FOM: Picturing categorical set theory, reply to Silver

Colin McLarty cxm7 at po.cwru.edu
Wed Jan 21 12:20:59 EST 1998


Charles Silver wrote:

>
>	I want to raise some elementary concerns about the picture of
>category theory under consideration.  First, I'll present a very basic,
>perhaps very naive picture of set theory:
>	
>	Almost all beginning set theory textbooks get off the ground by
>stating that the central concept is that of a "collection," an
>"assemblage," an "ensemble," etc.  On these accounts, the beginning notion
>is one that we are fairly familiar with in real life, via counting and so
>on.

        Yes, and up to this point there is no difference from categorical
set theory. Finite sets of concrete individuals (such as playing cards on a
table) look the same in ZF with urelements as in categorical set theory.

        Now look at infinite abstract sets, or "pure sets". ZF gets these by
transfinite type accumulation. Category theory gets them by considering
functions.

        The picture is: What matters in set theory is not "what" elements a
set has but "how many". We tell how many elements a set has primarily by
seeing what functions it has to and from other sets.

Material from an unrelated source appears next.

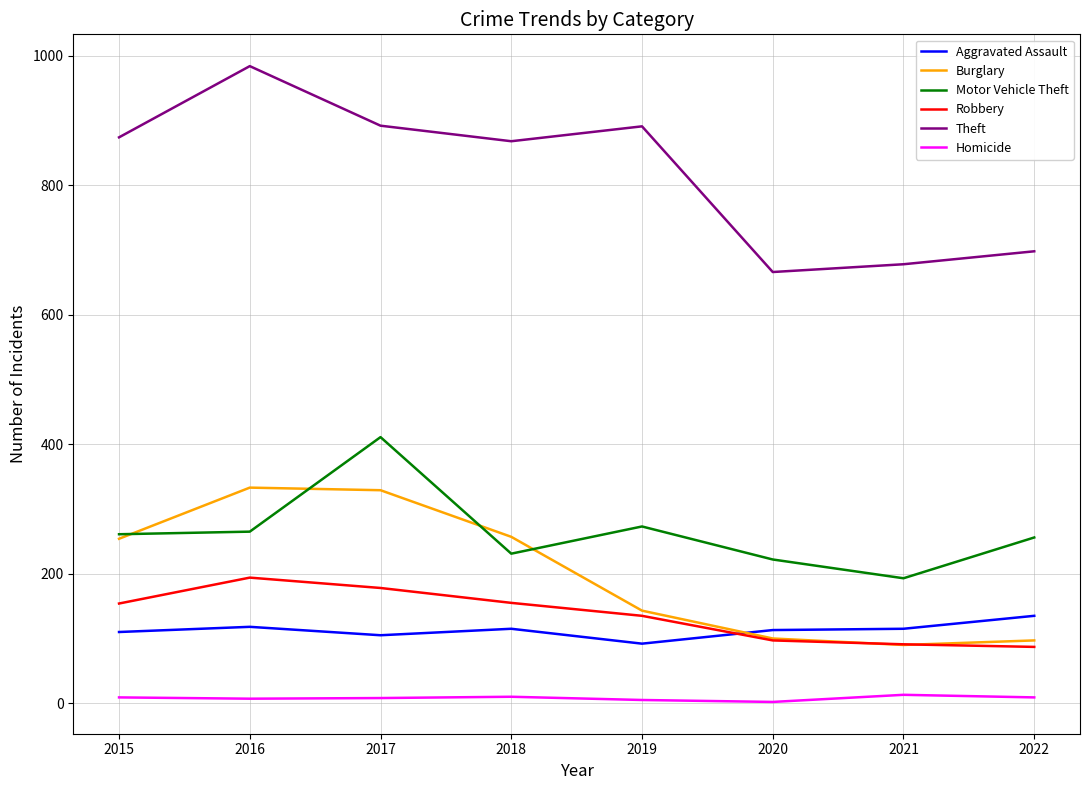

After their last crossing, which series has the higher values: Aggravated Assault or Robbery?

Aggravated Assault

For example the set of
integers has a one-to-one function into the reals, but there is no
one-to-one function the other way, so there are "more" reals than integers.

        A function from a set M onto a set S is intuitively a kind of rule
by which each element of S is bound to one or more elements of M, but no
element of M is bound to more than one element of S. But this is only
intuition. To be precise, we do not define "function" at all but develop
axioms saying what functions exist. (Of course since Goedel we know these
axioms can never be complete for set theory including arithmetic).

        We describe the cartesian product AxB of sets A and B by saying
it has as many elements as there are pairs <a,b> of an element of A
and an element of B. But we do not say what its elements "are". We say an
ordinal number has as many elements as predecessors, but we do not say what
its elements "are". And so on.

        We could develop this farther, but I'll stop and ask whether this
picture makes any sense to you? Can you see it?